**Passage for review:**
+ + +
As I quoted yesterday, in July 1775 the Massachusetts Provincial Congress officially deemed the provincial fortification of Breed’s Hill in Charlestown to have been done “by some Mistake.”

Nine months later, Dr. Cotton Tufts echoed that assessment in a letter to John Adams: “Could a greater Blunder have been committed than that of Breeds Hill. Yet it finally has operated to our Advantage and trust will continue to do so.”

By then, New Englanders had decided that the Battle of Bunker Hill had worked out well because, even though they’d suffered hundreds of casualties and lost territory, the cost for the British army was catastrophic.

Who had made that fateful mistake? The report used the passive voice to avoid naming names, but everyone knew the battlefield commanders who’d overseen the building of the redoubt were Col. William Prescott, Connecticut general Israel Putnam, and Massachusetts colonel Richard Gridley of the artillery.

And the rumor I quoted here absolved Gridley, saying one of the top two infantry officers had insisted on Breed’s Hill. Or, to be exact, either Prescott or Putnam had insisted on digging the redoubt there before fortifying a fallback position on Bunker’s Hill, as the other two men thought wise.

Adams followed up the report from Massachusetts with some questions from Philadelphia. On 25 August, Prescott wrote back: “On the 16 June in the Evening I received Orders to march to Breeds Hill in Charlestown. . . . We arrived at the Spot, the Lines were drawn by the Enginier and we began the Intrenchmant…”
+ + +
**Dataset extract:**
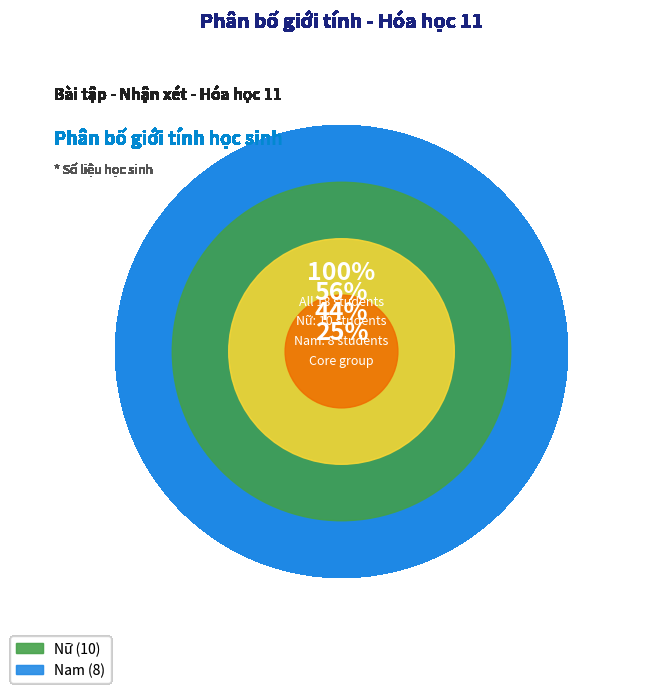

What is the total percentage of Nam and Nữ?

100.0%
+ + +
**Questions on the material:**
1) Reproduce word for word the stretch from "As I quoted" through "army was catastrophic." in the passage on the Breed's Hill fortification.
2) Extend the passage on the Breed's Hill fortification, picking up after its final sentence.

**Task results:**
1)
As I quoted yesterday, in July 1775 the Massachusetts Provincial Congress officially deemed the provincial fortification of Breed’s Hill in Charlestown to have been done “by some Mistake.”

Nine months later, Dr. Cotton Tufts echoed that assessment in a letter to John Adams: “Could a greater Blunder have been committed than that of Breeds Hill. Yet it finally has operated to our Advantage and trust will continue to do so.”

By then, New Englanders had decided that the Battle of Bunker Hill had worked out well because, even though they’d suffered hundreds of casualties and lost territory, the cost for the British army was catastrophic.

2)
No written orders survive. If Gen. Artemas Ward and his council of war did indeed use the name “Breed’s Hill,” that would be our earliest confirmed example of that label, before the newspapers accounts I quoted here. But it’s also possible Prescott wrote “Breed’s Hill” in hindsight to reflect his understanding of those orders.

Prescott’s letter criticized some other officers. Gridley “the Enginier forsook me.” His “Field Officers being indisposed could render me but Little Service.” That makes it notable that Prescott didn’t complain about Putnam overruling his judgment and insisting on fortifying Breed’s Hill first. It thus seems clear that Prescott had been the officer sticking to that course.

Prescott didn’t take that position (figuratively and literally) because he deemed it more strategic for attacking Boston, as some analysts have argued. He declared that he was following instructions from his superiors. Perhaps those orders included some ambiguous term like “Charlestown Hill.” The memory of such a command probably empowered Prescott to convince Gridley to draw the entrenchment lines despite his and Putnam’s concerns—because that’s what they understood the council of war had told them to do.

TOMORROW: Why that mattered.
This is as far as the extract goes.